*** Source passage Section Begins ***
Wednesday, July 29, 2009
Y you gotta yell
I just walked past and snickered, and said your ass needs some Xanax with and Ativan so you can dance better! She didn't think that was funny!
So the Directors out for a minute!
Likes: I like that I'm on the day shift this week!
That's all I could come up with! I'm trying to welcome her with open arms!
WTH!
Friday, July 24, 2009
The things people say!
Pt to nurse: Can you put my IV in this arm? Why? Cause I had to leave the other hospital cause they ain't going do my surgery. Why? Cause all your test are normal maam!
Pt to nurse: I'm allergic to Reglan, Morphine, Tordal, Stadol, Dilaudid, Phenergan, Benadryl, blah blah. Nurse: Sir what do doctors usually give you for your vomitting and pain. Zofran and Demerol. This was a really long case pain never moved from 10. Help!!!
*** Source passage Section Ends ***
*** Material provided Section Begins ***
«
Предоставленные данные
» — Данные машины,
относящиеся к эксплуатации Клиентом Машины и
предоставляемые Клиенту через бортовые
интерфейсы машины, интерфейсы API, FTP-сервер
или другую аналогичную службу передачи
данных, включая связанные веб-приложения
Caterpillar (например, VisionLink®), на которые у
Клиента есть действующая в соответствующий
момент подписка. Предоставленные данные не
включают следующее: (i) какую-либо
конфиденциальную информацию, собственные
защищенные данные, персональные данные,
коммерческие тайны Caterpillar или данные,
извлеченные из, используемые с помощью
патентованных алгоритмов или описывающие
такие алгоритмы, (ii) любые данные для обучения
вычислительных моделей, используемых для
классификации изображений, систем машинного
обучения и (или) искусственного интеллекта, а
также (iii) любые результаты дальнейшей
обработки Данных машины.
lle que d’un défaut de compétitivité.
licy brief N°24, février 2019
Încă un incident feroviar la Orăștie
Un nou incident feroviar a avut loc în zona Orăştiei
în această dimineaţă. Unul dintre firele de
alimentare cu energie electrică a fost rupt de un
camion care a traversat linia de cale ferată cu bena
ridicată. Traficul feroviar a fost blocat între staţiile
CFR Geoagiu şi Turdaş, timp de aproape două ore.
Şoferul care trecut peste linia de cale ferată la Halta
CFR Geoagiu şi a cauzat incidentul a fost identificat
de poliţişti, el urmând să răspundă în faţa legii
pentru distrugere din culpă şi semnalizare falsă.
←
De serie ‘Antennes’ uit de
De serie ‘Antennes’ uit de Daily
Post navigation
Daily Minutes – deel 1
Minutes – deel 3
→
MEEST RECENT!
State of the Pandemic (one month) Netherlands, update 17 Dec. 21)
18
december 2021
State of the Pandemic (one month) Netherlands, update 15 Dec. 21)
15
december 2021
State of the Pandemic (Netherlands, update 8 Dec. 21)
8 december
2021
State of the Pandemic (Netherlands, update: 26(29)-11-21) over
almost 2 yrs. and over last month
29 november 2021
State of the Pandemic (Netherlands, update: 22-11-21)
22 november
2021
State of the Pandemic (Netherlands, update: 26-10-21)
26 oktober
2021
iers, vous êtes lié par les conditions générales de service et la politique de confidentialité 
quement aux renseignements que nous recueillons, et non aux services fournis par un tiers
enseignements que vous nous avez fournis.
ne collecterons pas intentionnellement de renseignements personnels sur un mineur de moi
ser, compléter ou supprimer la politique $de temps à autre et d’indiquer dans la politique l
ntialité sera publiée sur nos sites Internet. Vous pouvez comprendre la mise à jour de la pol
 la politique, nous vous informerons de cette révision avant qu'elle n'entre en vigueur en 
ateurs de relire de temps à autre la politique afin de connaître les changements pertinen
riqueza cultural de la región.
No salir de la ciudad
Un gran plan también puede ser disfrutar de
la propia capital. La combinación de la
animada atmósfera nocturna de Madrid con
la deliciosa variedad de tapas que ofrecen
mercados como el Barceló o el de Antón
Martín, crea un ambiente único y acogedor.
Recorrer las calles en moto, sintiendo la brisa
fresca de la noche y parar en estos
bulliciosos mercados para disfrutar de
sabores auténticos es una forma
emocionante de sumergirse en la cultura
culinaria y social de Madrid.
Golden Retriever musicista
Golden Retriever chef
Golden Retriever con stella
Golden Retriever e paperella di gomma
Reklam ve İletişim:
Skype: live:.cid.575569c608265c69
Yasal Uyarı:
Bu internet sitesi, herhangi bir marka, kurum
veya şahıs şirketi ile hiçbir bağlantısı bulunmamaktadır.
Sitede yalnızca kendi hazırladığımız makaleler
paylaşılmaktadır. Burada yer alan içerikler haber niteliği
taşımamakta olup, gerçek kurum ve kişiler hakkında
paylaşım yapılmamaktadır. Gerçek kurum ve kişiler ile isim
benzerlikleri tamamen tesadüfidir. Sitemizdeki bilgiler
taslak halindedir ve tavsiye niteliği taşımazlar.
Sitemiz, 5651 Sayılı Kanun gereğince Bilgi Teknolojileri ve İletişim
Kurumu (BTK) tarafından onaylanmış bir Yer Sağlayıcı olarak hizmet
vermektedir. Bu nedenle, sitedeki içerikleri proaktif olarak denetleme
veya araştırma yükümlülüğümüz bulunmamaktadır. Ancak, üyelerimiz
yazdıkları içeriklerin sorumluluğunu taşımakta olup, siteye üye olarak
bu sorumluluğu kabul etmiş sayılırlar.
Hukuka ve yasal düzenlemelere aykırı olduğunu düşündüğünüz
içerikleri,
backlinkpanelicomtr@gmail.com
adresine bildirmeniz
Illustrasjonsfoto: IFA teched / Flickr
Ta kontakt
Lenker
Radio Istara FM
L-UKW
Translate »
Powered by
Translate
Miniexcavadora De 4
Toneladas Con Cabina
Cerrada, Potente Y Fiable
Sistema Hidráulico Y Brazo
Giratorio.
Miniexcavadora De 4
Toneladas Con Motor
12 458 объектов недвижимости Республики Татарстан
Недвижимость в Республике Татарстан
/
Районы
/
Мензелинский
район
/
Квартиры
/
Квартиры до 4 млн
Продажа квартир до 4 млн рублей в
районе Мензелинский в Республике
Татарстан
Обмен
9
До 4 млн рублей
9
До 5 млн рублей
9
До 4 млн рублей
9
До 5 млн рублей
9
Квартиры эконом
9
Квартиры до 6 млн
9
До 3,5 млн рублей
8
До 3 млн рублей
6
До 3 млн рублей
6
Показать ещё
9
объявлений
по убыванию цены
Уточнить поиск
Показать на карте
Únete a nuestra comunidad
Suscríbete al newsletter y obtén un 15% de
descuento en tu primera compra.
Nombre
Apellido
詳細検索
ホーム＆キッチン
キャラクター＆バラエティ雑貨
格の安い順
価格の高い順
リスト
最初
*** Material provided Section Ends ***
Exercise tasks
[1] Reproduce the passage of the nursing blog starting at "So the Directors" and ending at "from 10. Help!!!".
[2] Write the next part of the nursing blog, continuing on from its final sentence.

Numbered responses
[1]
So the Directors out for a minute!
Likes: I like that I'm on the day shift this week!
That's all I could come up with! I'm trying to welcome her with open arms!
WTH!
Friday, July 24, 2009
The things people say!
Pt to nurse: Can you put my IV in this arm? Why? Cause I had to leave the other hospital cause they ain't going do my surgery. Why? Cause all your test are normal maam!
Pt to nurse: I'm allergic to Reglan, Morphine, Tordal, Stadol, Dilaudid, Phenergan, Benadryl, blah blah. Nurse: Sir what do doctors usually give you for your vomitting and pain. Zofran and Demerol. This was a really long case pain never moved from 10. Help!!!

[2]
Father to nurse of an adult, adult drunk by elevan am: So what you going to do for my son. Me: Uuuuhhh, what until he gets sober. Father: so what should I do while your waiting. Me: WAIT! You can wait in the room, in the car, in the cafe, in lobby...you can wait anywhere you would like Sir!
Pt to nurse: I can't breath, I can't breath! While his pulling out the NG tube! Er tech yells: Use the other nostril.
Nurse to family of 18yr chronic kidney stones: Push oral fluids to keep you well hydrated avoid caffiene products. 18yr: you mean I can drink extra beer! Father of patient: laughing out of control. Nurse: Whateva and a quick eye roll!
Mother to Nurse of 7 y/o: Where's my son, some man just took him for a xray? Nurse: Xray.... Er tech: why didn't you go with your son to xray. Mother: I didn't want radiation. Double WTH moment, I just shook my head and had nothing to say.
Nurse to Nurse: These cramps are killing me. Nurse #2: I got to give those up with chemo hehehe. Nurse #1: yeah but you gotta be available all 30 days, I can make this drag on for weeks. Nurse #2: Damn
Dr Workem to patient: your test are normal, I'm going to send you home with scripts blah blah. Patient: Why I still need pain medication. Dr: well.....hemhaw hemhaw.....let me see what I can do. 10 minutes later: Admit orders appear. Whateva!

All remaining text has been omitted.